En cualquier caso, son diversos factores los que llevan a preguntarnos por qué muchos votantes siguen optando por su partido aunque tenga bastante corrupción, priorizando así otros factores a la hora de la elección. Esto ha sido devastador. Ha permitido a las superestructuras hacer la lectura de que, al no tener apenas castigo, podían seguir, con más cuidado, con esas prácticas.

Yo no distingo entre el supuesto de corrupción en favor de la organización -en cuyos manejos miles de euros se quedan y se reparten en sobres para dirigentes- y aquellos casos en que es directamente el político quien se lleva el dinero. En todo caso, en España lo acontecido no es una actuación ocasional sino que se han generado auténticas tramas perfectamente organizadas.

En esta progresiva extensión de lava se han desperdiciado los escasos momentos en los que dirigentes relevantes lanzaron mensajes contundentes. El primero es el caso de Josep Borrell, quien siendo ministro de Obras Públicas advirtió a las empresas de construcción de que no pagasen comisiones a los partidos. Avisaba a los corruptores pero no a los corruptos perceptores. Era 1991. Por ello, cuando ganó las primarias del PSOE para elegir candidato a la Moncloa, los de dentro (los actuales son de la misma escuela, aviso) se lo cargaron antes de haber promovido un congreso federal para asumir la dirección del partido. Fue un error de uno de los políticos más lúcidos que conozco.

El segundo caso fue la denuncia de Pasqual Maragall en el Parlament. En su investidura, refiriéndose a quienes habían ocupado siempre el poder como si fuese su masía, les lanzó aquello de que «su problema se llama 3%». Era el 2005. La rabieta falsa apelando a la dignidad, y el hecho de que el entramado de poder de la sociedad burguesa catalana estuviera muy implicado, hicieron que aquello se acallase y que no se pusiese fin a algo que en este país mediterráneo siguió sucediendo.

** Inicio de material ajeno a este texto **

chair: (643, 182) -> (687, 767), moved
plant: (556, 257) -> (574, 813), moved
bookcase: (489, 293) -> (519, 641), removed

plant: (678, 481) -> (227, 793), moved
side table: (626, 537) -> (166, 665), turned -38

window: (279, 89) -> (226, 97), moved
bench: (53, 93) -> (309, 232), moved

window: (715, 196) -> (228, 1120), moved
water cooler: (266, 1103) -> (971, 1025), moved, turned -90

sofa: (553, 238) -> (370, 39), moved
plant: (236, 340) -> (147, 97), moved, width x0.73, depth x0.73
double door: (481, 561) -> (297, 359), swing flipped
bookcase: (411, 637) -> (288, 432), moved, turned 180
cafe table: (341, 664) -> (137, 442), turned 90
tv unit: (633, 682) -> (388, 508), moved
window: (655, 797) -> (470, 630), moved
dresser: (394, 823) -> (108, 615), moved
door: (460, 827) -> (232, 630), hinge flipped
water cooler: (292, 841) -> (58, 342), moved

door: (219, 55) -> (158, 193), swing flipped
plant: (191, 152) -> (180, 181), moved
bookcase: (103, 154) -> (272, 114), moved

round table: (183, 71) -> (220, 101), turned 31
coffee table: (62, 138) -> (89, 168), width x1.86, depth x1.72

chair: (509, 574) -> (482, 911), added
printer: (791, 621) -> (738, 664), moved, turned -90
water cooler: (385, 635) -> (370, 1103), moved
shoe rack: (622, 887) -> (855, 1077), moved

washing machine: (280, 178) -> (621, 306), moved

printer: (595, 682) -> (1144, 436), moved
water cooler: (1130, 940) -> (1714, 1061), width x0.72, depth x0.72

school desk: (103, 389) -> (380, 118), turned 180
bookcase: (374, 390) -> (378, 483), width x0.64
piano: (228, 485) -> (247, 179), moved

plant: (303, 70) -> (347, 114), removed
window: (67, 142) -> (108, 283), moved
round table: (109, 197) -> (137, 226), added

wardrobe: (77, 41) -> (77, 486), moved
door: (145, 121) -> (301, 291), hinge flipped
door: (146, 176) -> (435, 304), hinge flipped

En la corrupción hay muchos elementos, desde el papel de los jueces (es perceptible cómo están cambiando ante un partido estatal cuyo fango le supera) a los medios de comunicación. Pero yo quiero referirme a los políticos honestos que callan. Todos conocemos a muchos que, siendo honrados, ejercen esa actividad. Pero ¿por qué callan tanto? ¿Por qué aplauden al líder que saben corrupto o al protector de corruptos? Una vez, un amigo dedicado a esas labores me contó apesadumbrado que un par de veces le habían insultado en el barrio. Quise transmitirle afecto, pues se sentía dolido, pero también le hice la reflexión de por qué, sabiendo cosas inaceptables de su partido, callaba y aplaudía a sus dirigentes de Madrid. Él sabía cosas, pero…

No se trata de pedir heroicidades e ir al juzgado (quien tenga pruebas firmes) a denunciar a los tuyos. Acaso tampoco de dimitir e irte. Tal vez ni de escribir en la prensa sobre eso y exigir de verdad, no de boquilla, responsabilidades. Pero a lo mejor sí de decir en los órganos internos que hay que lanzar un mensaje rotundo y veraz de que el que la hace la paga. Esto han empezado a decirlo algunos dirigentes, pero suena a broma al carecer de credibilidad. Pero yo no pienso en los importantes sino en los cientos y miles que hay en puestos municipales, autonómicos y estatales que ejercen noblemente su compromiso.

Ese atronador silencio se ha convertido en una gran losa que ha dañado gravemente la democracia. Por eso quienes creemos firmemente en ella y en la ética expresamos, cuando nos llaman radicales y otras cosas, que los antisistema son ellos: quienes pervirtieron la democracia y utilizaron las instituciones en su beneficio, quienes robaron y quienes enmudecieron ante esto.

Para recuperar la dignidad de esta tarea hay que exigir a los que ejercen actividades políticas que no se callen. Que no se dejen enfangar en su silencio. Que no sean encubridores. Que asuman una mínima coherencia y solo un poco de valentía. Que expresen no estar cómodos con ese funcionamiento deshonesto. Que pidan a sus jefes que sean exigentes. Si no, como le decía a mi amigo político, tendrán algo de razón si vuelven a insultarle o a mirarle mal por la calle.

Jesús López-Medel, abogado del Estado.